• _JOB ITEM_:
Could you find every line in the entries below that holds the word "mayor" and copy it?

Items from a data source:

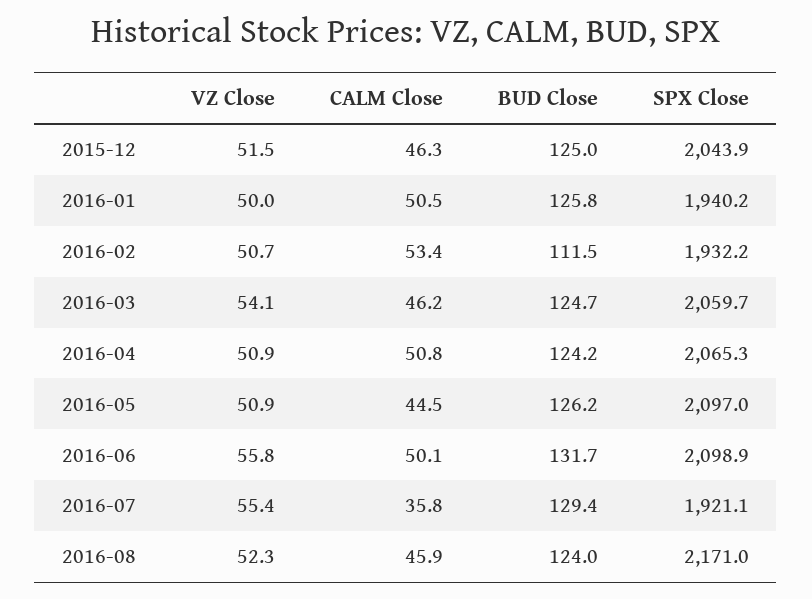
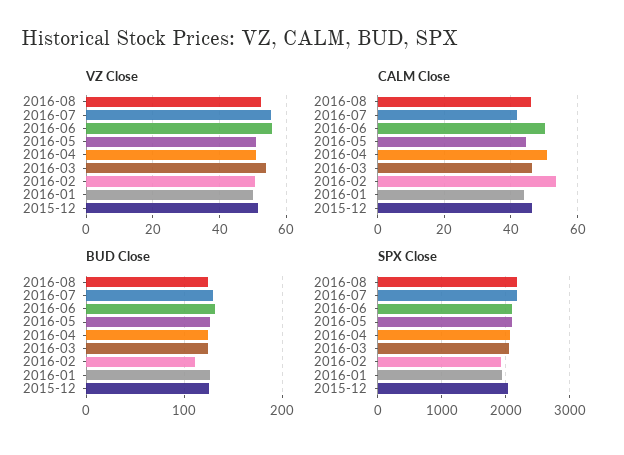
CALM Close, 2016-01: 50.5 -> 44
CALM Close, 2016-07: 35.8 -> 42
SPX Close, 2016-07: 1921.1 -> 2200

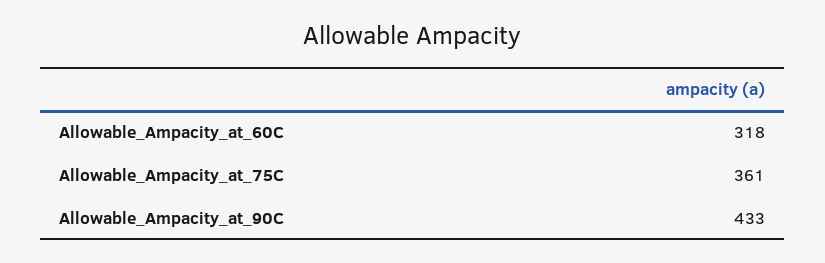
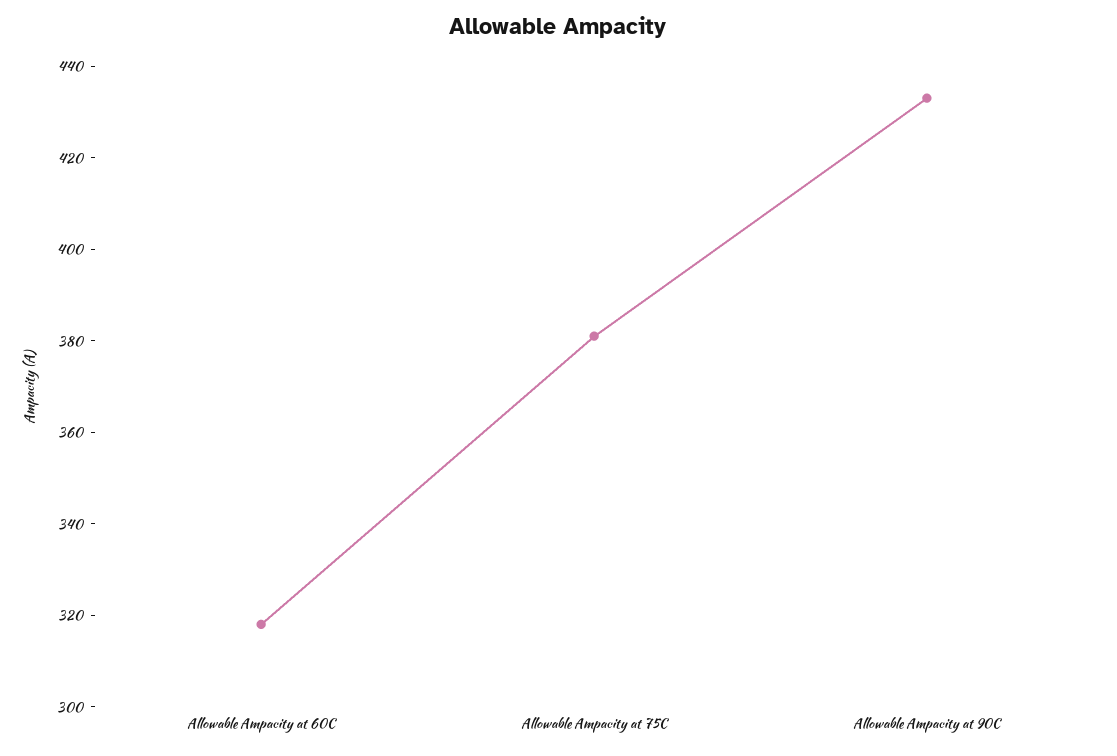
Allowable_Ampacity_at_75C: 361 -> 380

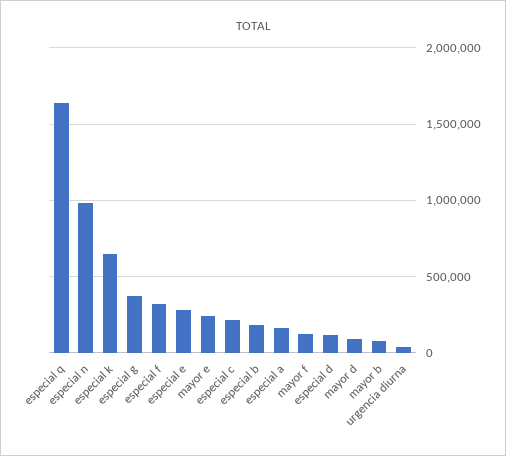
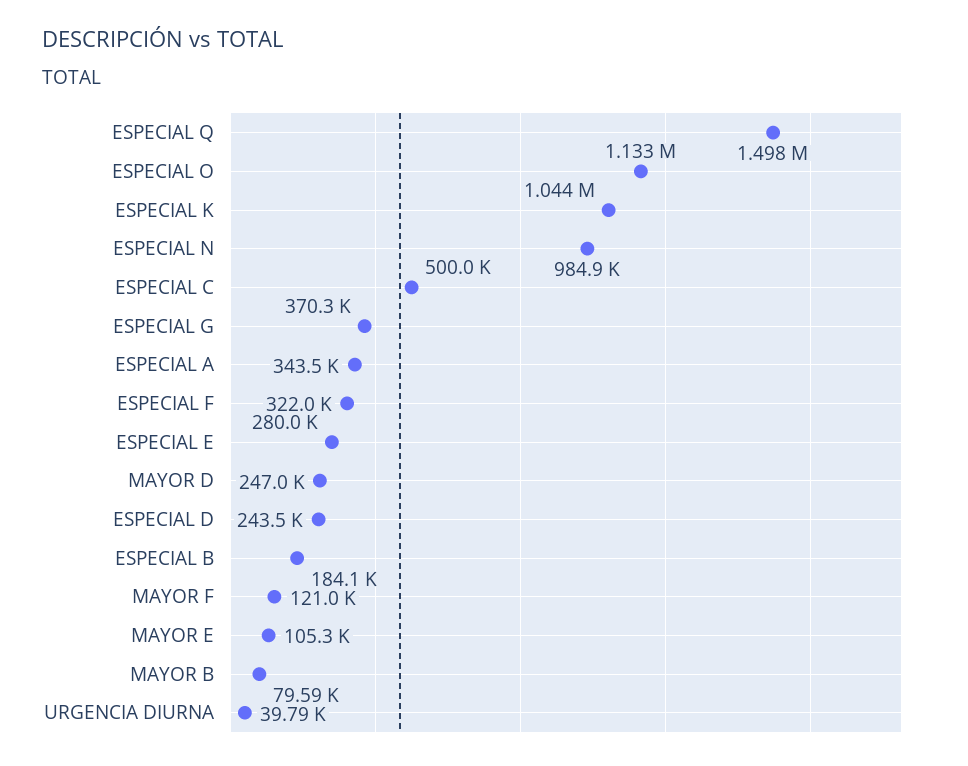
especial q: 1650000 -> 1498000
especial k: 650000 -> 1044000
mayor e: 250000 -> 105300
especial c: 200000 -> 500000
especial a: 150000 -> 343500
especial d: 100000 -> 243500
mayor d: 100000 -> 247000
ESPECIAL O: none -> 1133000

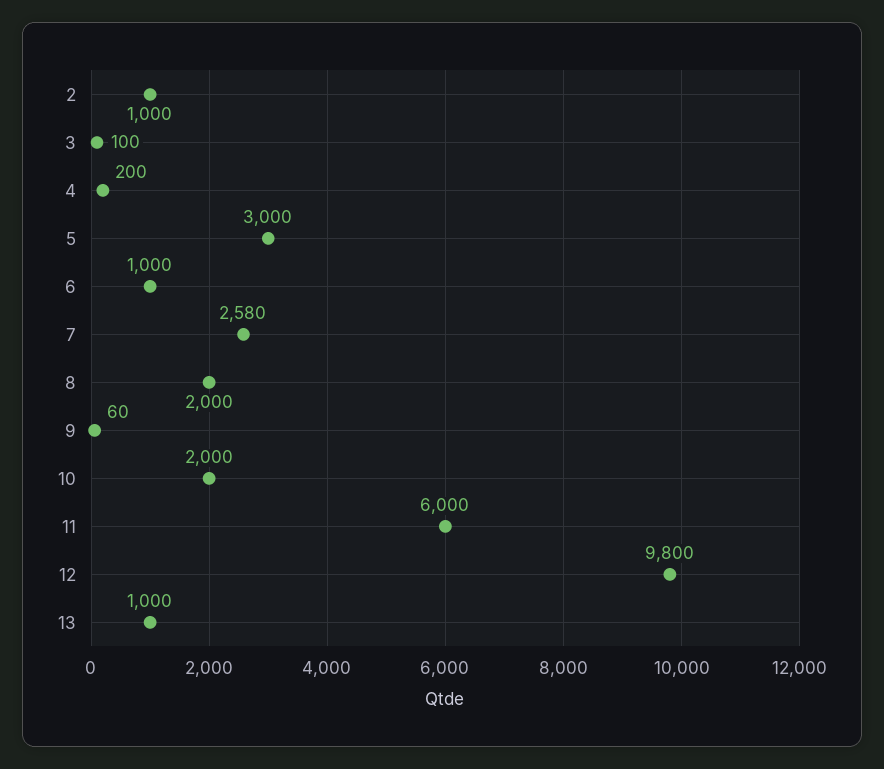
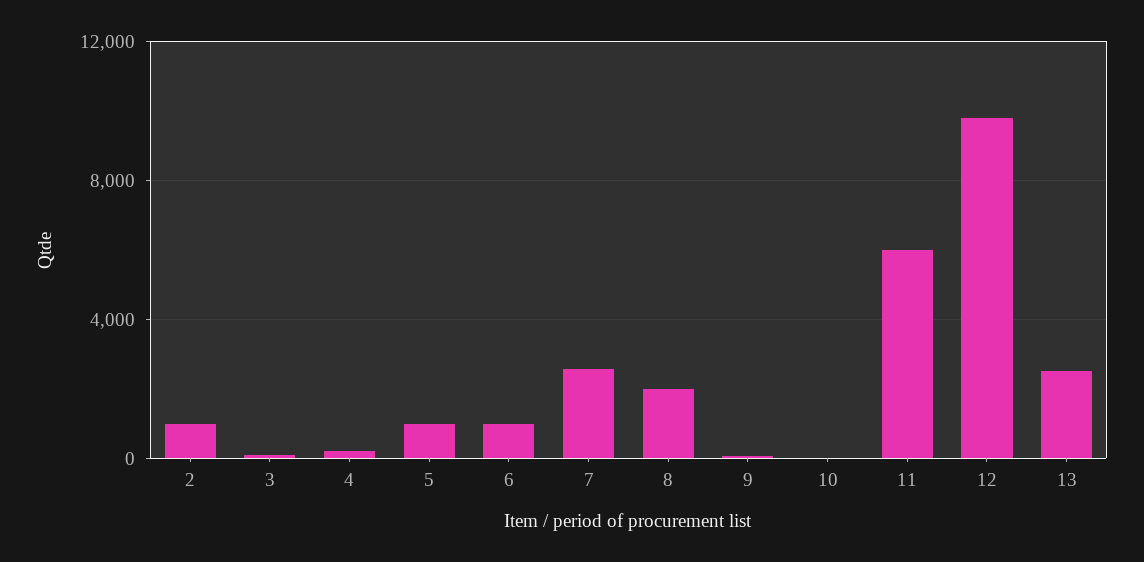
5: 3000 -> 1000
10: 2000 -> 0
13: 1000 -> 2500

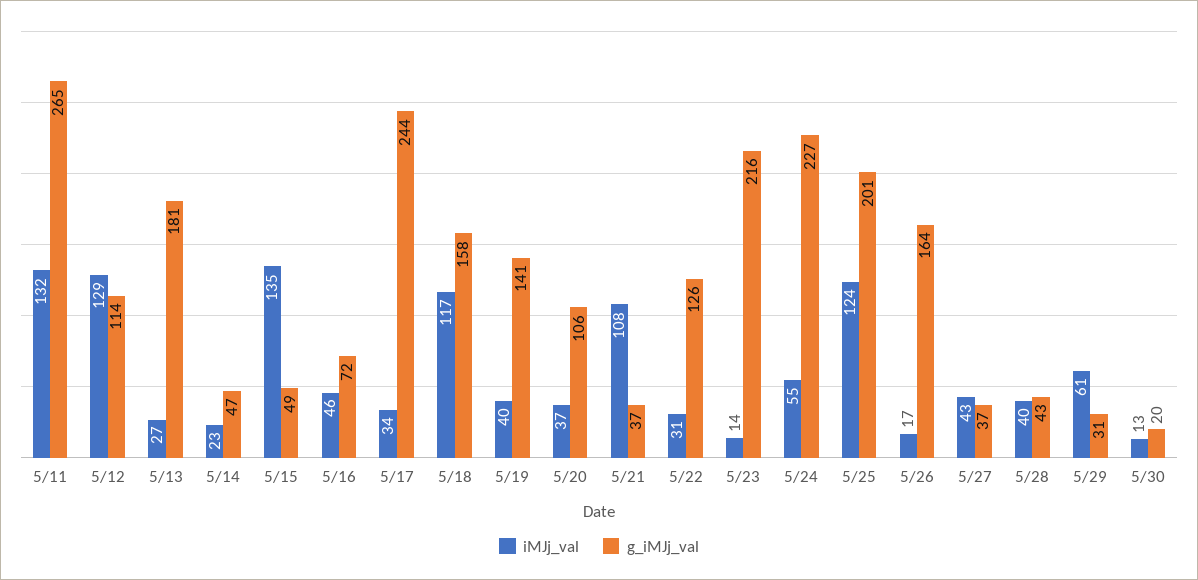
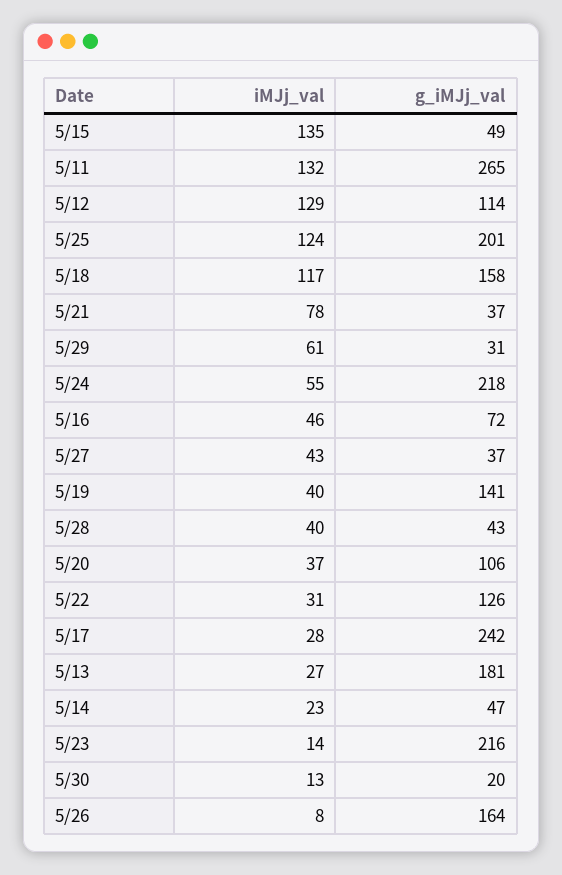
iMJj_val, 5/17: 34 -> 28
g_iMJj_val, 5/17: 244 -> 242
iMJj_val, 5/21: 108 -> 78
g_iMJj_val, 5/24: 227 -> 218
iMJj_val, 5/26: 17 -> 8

• _ANSWER SPACE_:
mayor e: 250000 -> 105300
mayor d: 100000 -> 247000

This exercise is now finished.